UK must secure free trade agreements while negotiating Brexit
By Professor David Collins
The triggering of Article 50 on time as promised by UK Prime Minister May before the end of March is a positive development which reveals the UK government’s eagerness to get on with the process of negotiating an efficient withdrawal from the EU in a manner that serves the interests of UK citizens as well as those in the EU-27.
While the UK will not be able to commence formally negotiations for Free Trade Agreements (FTAs) with other states until the separation from EU is finalized, these discussions will no doubt get underway informally with a number of its key economic partners in the months to come.
Setting out commitments
In particular, the UK can expect to make progress on FTAs with the United States (in conjunction with President Trump’s planned state visit to the UK in October) as well as with Commonwealth allies, notably Australia and Canada. Of course the UK must turn its attention first to its continuing trade and investment relationship with the EU-27, likely in the form of a FTA, as it will no longer be members of the Customs Union nor, it would seem, the Single Market. With regards to the contents of the future FTAs, there are a number of priorities which have emerged.
First, the UK government must work to establish clarity regarding the UK’s position in the World Trade Organization (WTO) as quickly as possible. Given the length of time associated with the conclusion of FTAs (normally several years), the UK must accept the possibility that it may trade for a time under WTO rules alone. This will involving setting tariff commitments on a range of goods (likely in step with existing ones as a member of the EU) as well as its specific services commitments under the General Agreement on Trade in Services (GATS), especially in financial services. Issues relating to the UK’s portion of the EU’s tariff free quotas and agricultural subsidies will need to be ironed out as well. Simply cutting and pasting EU commitments in these areas will not work, as many have suggested.
In terms of bilateral deals as “Global Britain”, the UK must initiate negotiations for a UK-EU FTA as soon as is reasonably practical. Such an arrangement will involve customs procedures and will probably be structured as a phase-in process in parallel to the Article 50 negotiation procedure, which is expected to begin later in March. Again with respect to the crucially important financial services, it is vital that the government avoid the risk of the sudden termination of passporting, which allows banks and other finance firms to operate across the EU as long as they have a base in the UK.

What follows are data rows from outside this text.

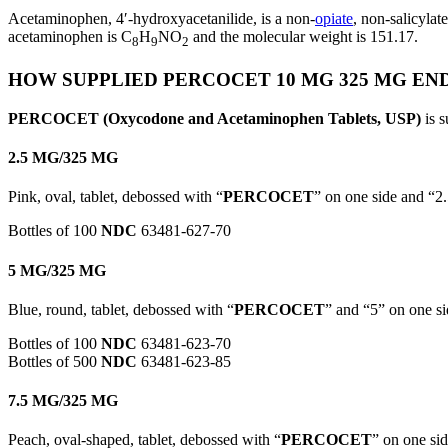
Acetaminophen, 4′-hydroxyacetanilide, is a non-
opiate
, non-salicylat
acetaminophen is C
H
NO
and the molecular weight is 151.17.
8
9
2
HOW SUPPLIED PERCOCET 10 MG 325 MG EN
PERCOCET (Oxycodone and Acetaminophen Tablets, USP)
is s
2.5 MG/325 MG
Pink, oval, tablet, debossed with “
PERCOCET
” on one side and “2.
Bottles of 100
NDC
63481-627-70
5 MG/325 MG
Blue, round, tablet, debossed with “
PERCOCET
” and “5” on one si
Bottles of 100
NDC
63481-623-70
Bottles of 500
NDC
63481-623-85
7.5 MG/325 MG
Peach, oval-shaped, tablet, debossed with “
PERCOCET
” on one sid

The British government should try to obtain the closest it can get to the current system of passporting for financial services. With services emerging as the central sphere of focus (as distinct from goods where tariffs are reasonably low under the WTO as it is), the UK-EU FTA should attempt to reproduce the right of establishment and mutual recognition of professional qualifications which the UK enjoyed as a member of the EU.
Re-join the EFTA
The UK government must also keep in mind the need for a clear dispute resolution mechanism within the UK-EU FTA. More specifically, it must decide whether it wishes to accept the new Investment Court System for investor-state dispute settlement claims which has featured in the Comprehensive Economic and Trade Agreement (CETA) with Canada and other EU FTAs. On balance this system appears to be somewhat pointless and may lead to unnecessary expense and delay, in contrast to conventional investor-state dispute settlement, so it would be better to avoid it in the interests of commercial expediency and flexibility. Likewise, the UK should attempt to clarify how complex disputes in the financial services sector will be resolved in the absence of the jurisdiction of the European Court of Justice.
It may be worthwhile for the UK to consider the re-joining of the European Free Trade Association (EFTA), an intergovernmental organization aimed at promoting free trade which consists of Norway, Liechenstein, Switzerland and Iceland. Such an arrangement may possibly facilitate the UK’s economic transition to a post-EU world. It may be further possible to amend the EFTA’s own twenty-seven FTAs to include the UK as this could be an easier way of substituting the EU’s FTAs (such as for example the new CETA with Canada) in the event that a grandfathering process is impossible or too complex.
Lastly, while it is in the interests of virtually all parties that the residency rights of EU nationals living in the UK not be used as a bargaining chip to secure greater trade and investment rights, we must also acknowledge the reality that surrendering this feature too easily could jeopardize the rights of UK nationals living in the EU if it is extended without guarantees of reciprocity.
All in all there are obviously many complex negotiations ahead, but the UK (and the EU-27) have been preparing for an amicable divorce for some time and there is no reason to expect that we will not have clear and mutually advantageous solutions to the above issues (and others) by mid-2019.
The General Agreement on Trade in Services (GATS) is a treaty of the World Trade Organization (WTO) that entered into force in January 1995 as a result of the Uruguay Round negotiations. The treaty was created to extend the multilateral trading system to service sector, in the same way the General Agreement on Tariffs and Trade (GATT) provides such a system for merchandise trade. All members of the WTO are parties to the GATS.